▶ _WRITTEN TASK_
Print the records exactly, starting at the line that contains "Предыдущая статья" and ending at the line that contains "Body manches courtes bio", with both of those lines included. Leave the pictures out.

= = = = =

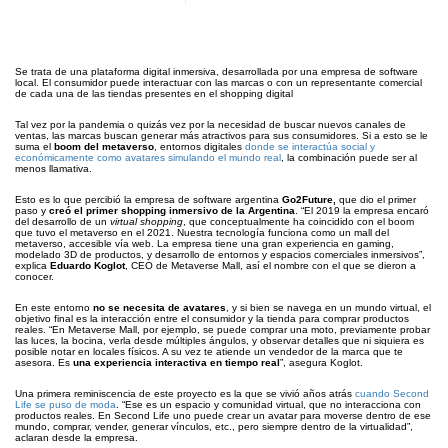
Se trata de una plataforma digital inmersiva, desarrollada por una empresa de software
local. El consumidor puede interactuar con las marcas o con un representante comercial
de cada una de las tiendas presentes en el shopping digital
Tal vez por la pandemia o quizás vez por la necesidad de buscar nuevos canales de
ventas, las marcas buscan generar más atractivos para sus consumidores. Si a esto se le
suma el
boom del metaverso
, entornos digitales
donde se interactúa social y
económicamente como avatares simulando el mundo real
, la combinación puede ser al
menos llamativa.
Esto es lo que percibió la empresa de software argentina
Go2Future,
que dio el primer
paso y
creó el primer shopping inmersivo de la Argentina
. “El 2019 la empresa encaró
del desarrollo de un
virtual shopping
, que conceptualmente ha coincidido con el boom
que tuvo el metaverso en el 2021. Nuestra tecnología funciona como un mall del
metaverso, accesible vía web. La empresa tiene una gran experiencia en gaming,
modelado 3D de productos, y desarrollo de entornos y espacios comerciales inmersivos”,
explica
Eduardo Koglot
, CEO de Metaverse Mall, así el nombre con el que se dieron a
conocer.
En este entorno
no se necesita de avatares
, y si bien se navega en un mundo virtual, el
objetivo final es la interacción entre el consumidor y la tienda para comprar productos
reales. “En Metaverse Mall, por ejemplo, se puede comprar una moto, previamente probar
las luces, la bocina, verla desde múltiples ángulos, y observar detalles que ni siquiera es
posible notar en locales físicos. A su vez te atiende un vendedor de la marca que te
asesora. Es
una experiencia interactiva en tiempo real
”, asegura Koglot.
Una primera reminiscencia de este proyecto es la que se vivió años atrás
cuando Second
Life se puso de moda
. “Ese es un espacio y comunidad virtual, que no interacciona con
productos reales. En Second Life uno puede crear un avatar para moverse dentro de ese
mundo, comprar, vender, generar vínculos, etc., pero siempre dentro de la virtualidad”,
aclaran desde la empresa.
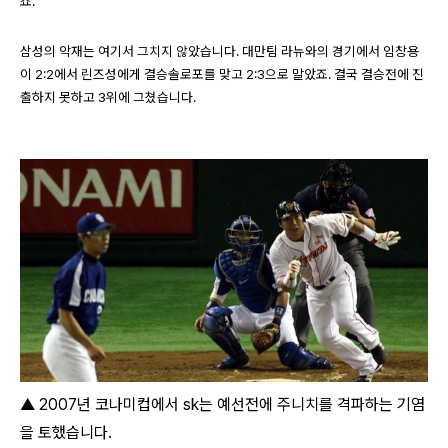
죠.
삼성의 악재는 여기서 그치지 않았습니다. 대만팀 라뉴와의 경기에서 임창용
이 2:2에서 린즈성에게 결승솔로포를 맞고 2:3으로 말았죠. 결국 결승전에 진
출하지 못하고 3위에 그쳤습니다.
▲ 2007년 코나미컵에서 sk는 예선전에 주니치를 격파하는 기염
을 토했습니다.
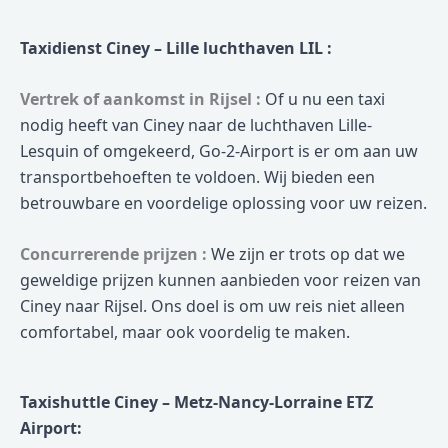
Taxidienst Ciney – Lille luchthaven LIL :
Vertrek of aankomst in Rijsel :
Of u nu een taxi
nodig heeft van Ciney naar de luchthaven Lille-
Lesquin of omgekeerd, Go-2-Airport is er om aan uw
transportbehoeften te voldoen. Wij bieden een
betrouwbare en voordelige oplossing voor uw reizen.
Concurrerende prijzen :
We zijn er trots op dat we
geweldige prijzen kunnen aanbieden voor reizen van
Ciney naar Rijsel. Ons doel is om uw reis niet alleen
comfortabel, maar ook voordelig te maken.
Taxishuttle Ciney – Metz-Nancy-Lorraine ETZ
Airport:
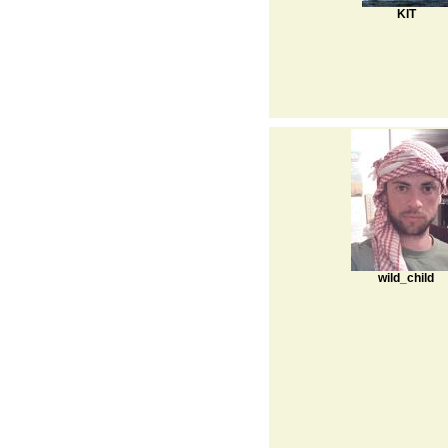
KIT
wild_child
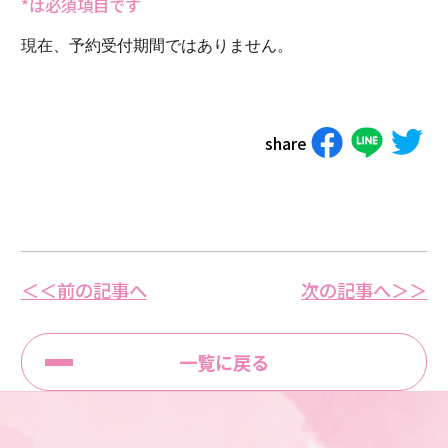
*は必須項目です
現在、予約受付期間ではありません。
share
＜＜前の記事へ
次の記事へ＞＞
一覧に戻る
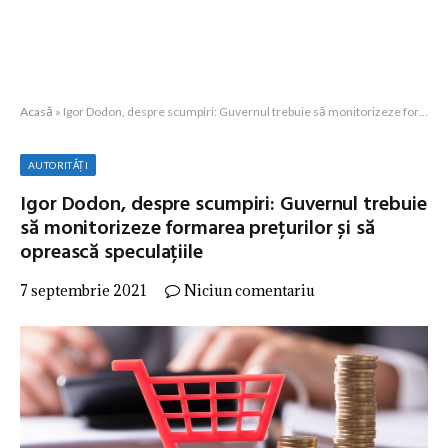
Acasă
»
Igor Dodon, despre scumpiri: Guvernul trebuie să monitorizeze formarea prețurilor și să oprească speculațiile
AUTORITĂȚI
Igor Dodon, despre scumpiri: Guvernul trebuie
să monitorizeze formarea prețurilor și să
oprească speculațiile
7 septembrie 2021
Niciun comentariu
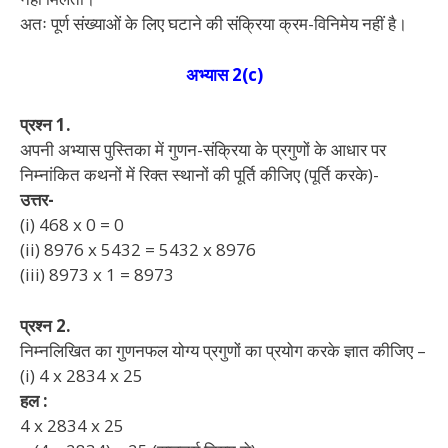
अतः पूर्ण संख्याओं के लिए घटाने की संक्रिया क्रम-विनिमेय नहीं है।
अभ्यास 2(c)
प्रश्न 1.
अपनी अभ्यास पुस्तिका में गुणन-संक्रिया के प्रगुणों के आधार पर
निम्नांकित कथनों में रिक्त स्थानों की पूर्ति कीजिए (पूर्ति करके)-
उत्तर-
(i) 468 x 0 = 0
(ii) 8976 x 5432 = 5432 x 8976
(iii) 8973 x 1 = 8973
प्रश्न 2.
निम्नलिखित का गुणनफल योग्य प्रगुणों का प्रयोग करके ज्ञात कीजिए –
(i) 4 x 2834 x 25
हल :
4 x 2834 x 25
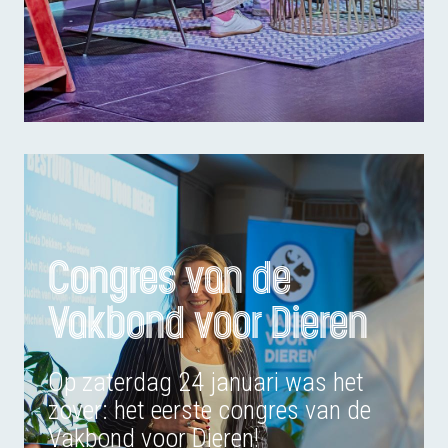
Congres van de
Vakbond voor Dieren
Op zaterdag 24 januari was het
zover: het eerste congres van de
Vakbond voor Dieren!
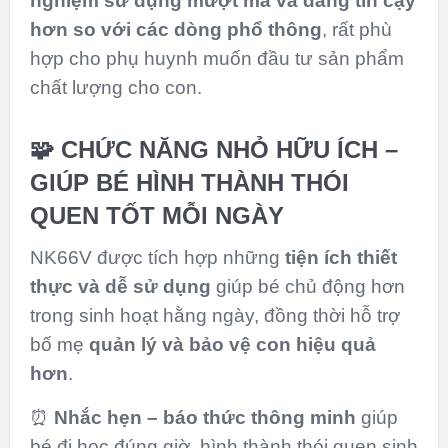
nghiệm sử dụng mượt mà và đáng tin cậy
hơn so với các dòng phổ thông
, rất phù
hợp cho phụ huynh muốn đầu tư sản phẩm
chất lượng cho con.
🧩 CHỨC NĂNG NHỎ HỮU ÍCH –
GIÚP BÉ HÌNH THÀNH THÓI
QUEN TỐT MỖI NGÀY
NK66V được tích hợp những
tiện ích thiết
thực và dễ sử dụng
giúp bé chủ động hơn
trong sinh hoạt hằng ngày, đồng thời hỗ trợ
bố mẹ
quản lý và bảo vệ con hiệu quả
hơn
.
⏰
Nhắc hẹn – báo thức thông minh
giúp
bé đi học đúng giờ, hình thành thói quen sinh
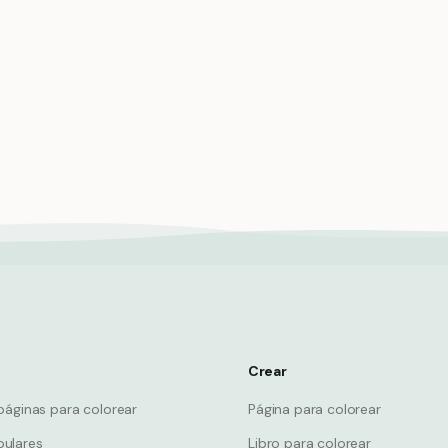
 cachorro bebé pequeño
Tiburón artista pintura bajo e
endo a nadar
lienzo creativo pincel
Shark
Crear
páginas para colorear
Página para colorear
ulares
Libro para colorear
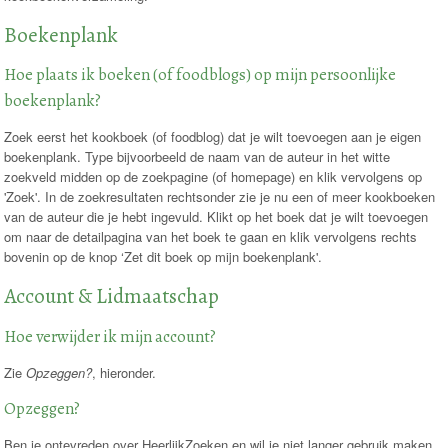
Boekenplank
Hoe plaats ik boeken (of foodblogs) op mijn persoonlijke
boekenplank?
Zoek eerst het kookboek (of foodblog) dat je wilt toevoegen aan je eigen
boekenplank. Type bijvoorbeeld de naam van de auteur in het witte
zoekveld midden op de zoekpagine (of homepage) en klik vervolgens op
'Zoek'. In de zoekresultaten rechtsonder zie je nu een of meer kookboeken
van de auteur die je hebt ingevuld. Klikt op het boek dat je wilt toevoegen
om naar de detailpagina van het boek te gaan en klik vervolgens rechts
bovenin op de knop ‘Zet dit boek op mijn boekenplank'.
Account & Lidmaatschap
Hoe verwijder ik mijn account?
Zie
Opzeggen?
, hieronder.
Opzeggen?
Ben je ontevreden over HeerlijkZoeken en wil je niet langer gebruik maken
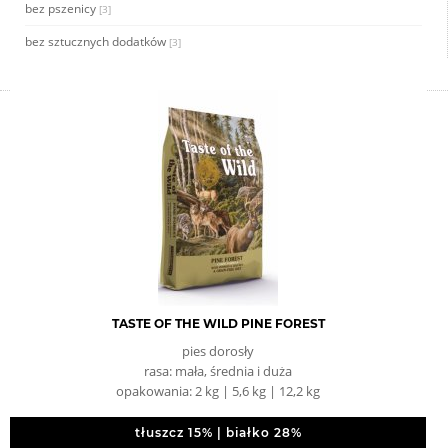
bez pszenicy
[3]
bez sztucznych dodatków
[3]
TASTE OF THE WILD PINE FOREST
pies dorosły
rasa: mała, średnia i duża
opakowania: 2 kg | 5,6 kg | 12,2 kg
tłuszcz 15% | białko 28%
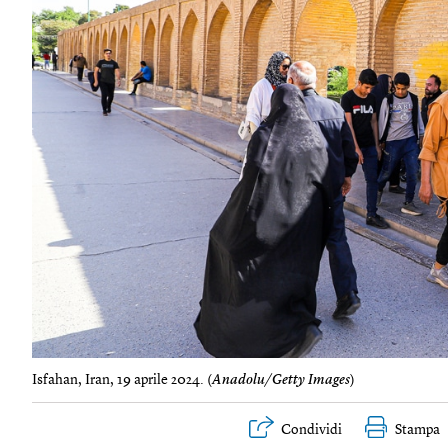
Isfahan, Iran, 19 aprile 2024. (
Anadolu/Getty Images
)
Condividi
Stampa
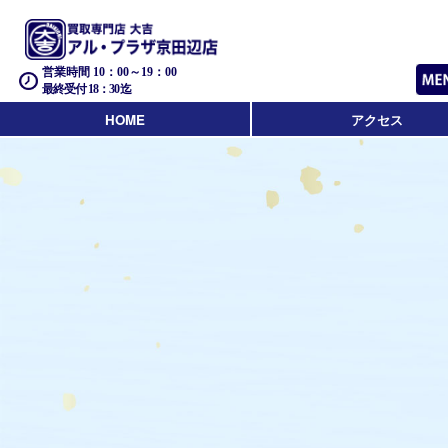
営業時間 10：00～19：00
最終受付 18：30迄
HOME
アクセス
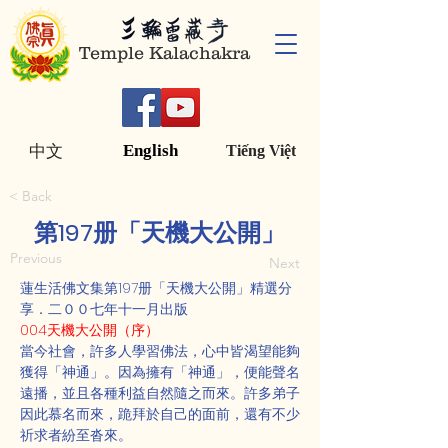
Temple Kalachakra
English
中文
Tiếng Việt
< Back
第197册「天機大公開」
Previous
Next
蓮生活佛文集第197册「天機大公開」精選分
享．二００七年十一月出版
004天機大公開（序）
當今社會，許多人學習佛法，心中皆渴望能夠
獲得「神通」。因為擁有「神通」，便能聲名
遠播，並且各種利益自然隨之而來。許多弟子
因此慕名而來，跪拜於自己的面前，還有不少
祈求者紛至沓來。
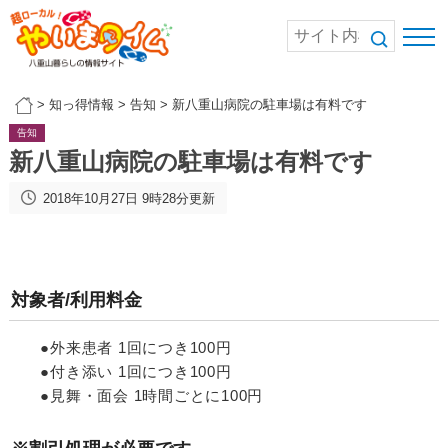
>
知っ得情報
>
告知
>
新八重山病院の駐車場は有料です
告知
新八重山病院の駐車場は有料です
2018年10月27日 9時28分更新
対象者/利用料金
●外来患者 1回につき100円
●付き添い 1回につき100円
●見舞・面会 1時間ごとに100円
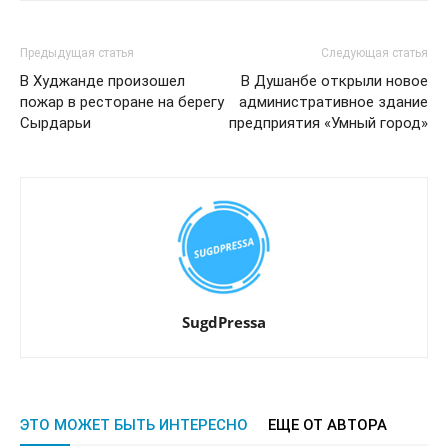
Предыдущая статья
Следующая статья
В Худжанде произошел
В Душанбе открыли новое
пожар в ресторане на берегу
административное здание
Сырдарьи
предприятия «Умный город»
SugdPressa
ЭТО МОЖЕТ БЫТЬ ИНТЕРЕСНО
ЕЩЕ ОТ АВТОРА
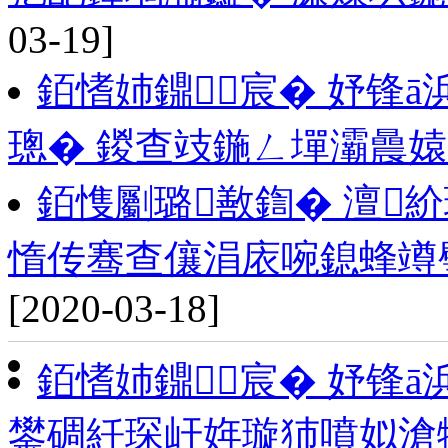
03-19]
銆愭姉鐤宸� 妤锋
璁� 鍐查攱鍦ㄥ墠灞曟
銆愯劚璐敾鍧� 澶紒
惰传骞查儴涓庡啘鎴蜂竴璧
[2020-03-18]
銆愭姉鐤宸� 妤锋
鐢碉紝琛屽姩璇犻噴姒滄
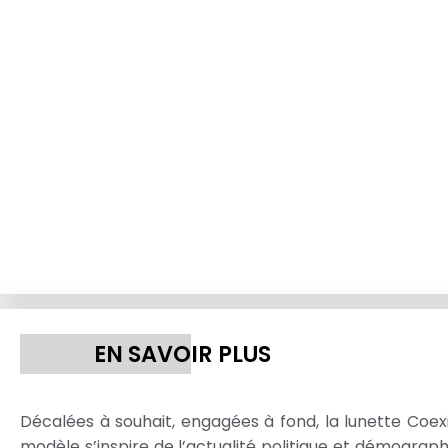
EN SAVOIR PLUS
Décalées à souhait, engagées à fond, la lunette Coexi
modèle s’inspire de l’actualité politique et démograph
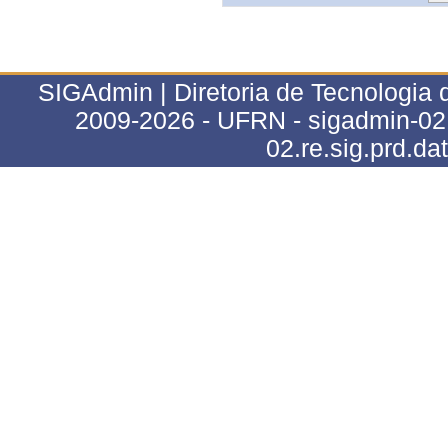
SIGAdmin | Diretoria de Tecnologia 
2009-2026 - UFRN - sigadmin-02.r
02.re.sig.prd.da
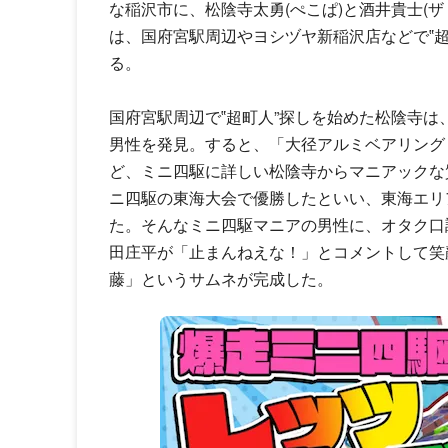
な稲沢市に、松陰寺太勇(ぺこぱ)と酒井貴士(
は、国府宮駅周辺やヨシヅヤ新稲沢店などで‟
る。
国府宮駅周辺で‟超町人”探しを始めた松陰寺は
男性を発見。すると、「大径アルミベアリング
ど、ミニ四駆に詳しい松陰寺からマニアックな質
ニ四駆の東海大会で優勝したといい、東海エリ
た。そんなミニ四駆マニアの男性に、オタク口
田庄平が「止まんねえな！」とコメントして笑
藤」というサムネが完成した。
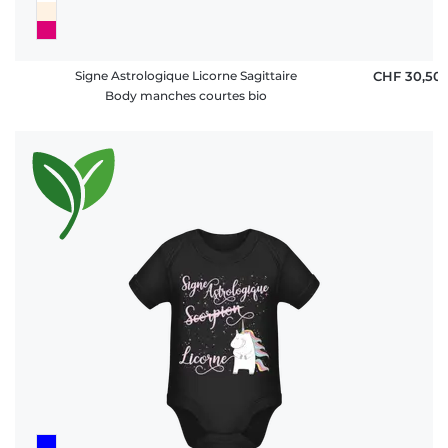
Signe Astrologique Licorne Sagittaire
CHF 30,50
Body manches courtes bio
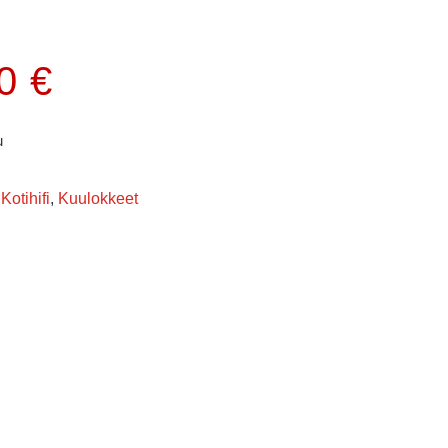
00
€
u
Kotihifi
,
Kuulokkeet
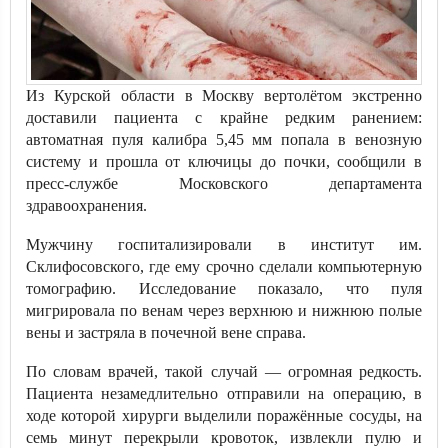
Из Курской области в Москву вертолётом экстренно
доставили пациента с крайне редким ранением:
автоматная пуля калибра 5,45 мм попала в венозную
систему и прошла от ключицы до почки, сообщили в
пресс-службе Московского департамента
здравоохранения.
Мужчину госпитализировали в институт им.
Склифосовского, где ему срочно сделали компьютерную
томографию. Исследование показало, что пуля
мигрировала по венам через верхнюю и нижнюю полые
вены и застряла в почечной вене справа.
По словам врачей, такой случай — огромная редкость.
Пациента незамедлительно отправили на операцию, в
ходе которой хирурги выделили поражённые сосуды, на
семь минут перекрыли кровоток, извлекли пулю и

= = = = =

▶ _SOLUTION TO THIS TASK_
Предыдущая статья
Следующая статья
В Худжанде произошел
В Душанбе открыли новое
пожар в ресторане на берегу
административное здание
Сырдарьи
предприятия «Умный город»
SugdPressa
ЭТО МОЖЕТ БЫТЬ ИНТЕРЕСНО
ЕЩЕ ОТ АВТОРА
03-19]
銆愭姉鐤宸� 妤锋
璁� 鍐查攱鍦ㄥ墠灞曟
銆愯劚璐敾鍧� 澶紒
惰传骞查儴涓庡啘鎴蜂竴璧
[2020-03-18]
銆愭姉鐤宸� 妤锋
鐢碉紝琛屽姩璇犻噴姒滄
EN SAVOIR PLUS
Décalées à souhait, engagées à fond, la lunette Coexi
modèle s’inspire de l’actualité politique et démograph
SIGAdmin | Diretoria de Tecnologia 
2009-2026 - UFRN - sigadmin-02.r
02.re.sig.prd.da
な稲沢市に、松陰寺太勇(ぺこぱ)と酒井貴士(
は、国府宮駅周辺やヨシヅヤ新稲沢店などで‟
る。
国府宮駅周辺で‟超町人”探しを始めた松陰寺は
男性を発見。すると、「大径アルミベアリング
ど、ミニ四駆に詳しい松陰寺からマニアックな質
ニ四駆の東海大会で優勝したといい、東海エリ
た。そんなミニ四駆マニアの男性に、オタク口
田庄平が「止まんねえな！」とコメントして笑
藤」というサムネが完成した。
Signe Astrologique Licorne Sagittaire
CHF 30,50
Body manches courtes bio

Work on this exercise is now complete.